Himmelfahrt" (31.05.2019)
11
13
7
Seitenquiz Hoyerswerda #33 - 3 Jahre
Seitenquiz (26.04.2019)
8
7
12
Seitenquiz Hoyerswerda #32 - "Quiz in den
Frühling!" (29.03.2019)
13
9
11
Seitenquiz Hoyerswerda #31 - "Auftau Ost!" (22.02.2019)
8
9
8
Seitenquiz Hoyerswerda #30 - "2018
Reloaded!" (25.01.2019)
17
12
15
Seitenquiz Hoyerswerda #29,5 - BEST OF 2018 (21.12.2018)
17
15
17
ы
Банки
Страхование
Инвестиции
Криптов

━━━━━━━━━━━━━━━━━━━━

### Exercise requirements:
Please write out every line of the records above character for character, keeping each line break and any stray or cut-off text unchanged.

### Exercise output:
Himmelfahrt" (31.05.2019)
11
13
7
Seitenquiz Hoyerswerda #33 - 3 Jahre
Seitenquiz (26.04.2019)
8
7
12
Seitenquiz Hoyerswerda #32 - "Quiz in den
Frühling!" (29.03.2019)
13
9
11
Seitenquiz Hoyerswerda #31 - "Auftau Ost!" (22.02.2019)
8
9
8
Seitenquiz Hoyerswerda #30 - "2018
Reloaded!" (25.01.2019)
17
12
15
Seitenquiz Hoyerswerda #29,5 - BEST OF 2018 (21.12.2018)
17
15
17
ы
Банки
Страхование
Инвестиции
Криптов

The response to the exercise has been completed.